>>>>

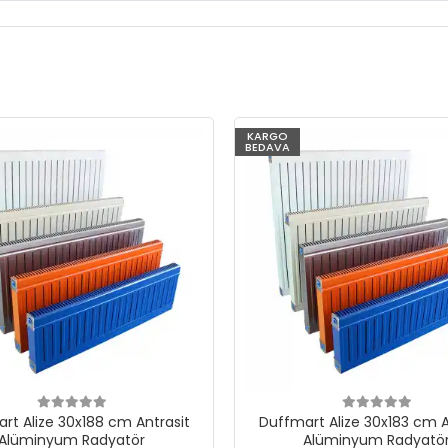
KARGO
BEDAVA
rt Alize 30x188 cm Antrasit
Duffmart Alize 30x183 cm A
Alüminyum Radyatör
Alüminyum Radyatö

<<<<

Problem to solve:
Convert the text lines in the material above into a JSON list of strings, one string per line, skipping any blank lines. Leave the pictures out of the answer.

Solution to this exercise:
[
  "KARGO",
  "BEDAVA",
  "rt Alize 30x188 cm Antrasit",
  "Duffmart Alize 30x183 cm A",
  "Alüminyum Radyatör",
  "Alüminyum Radyatö"
]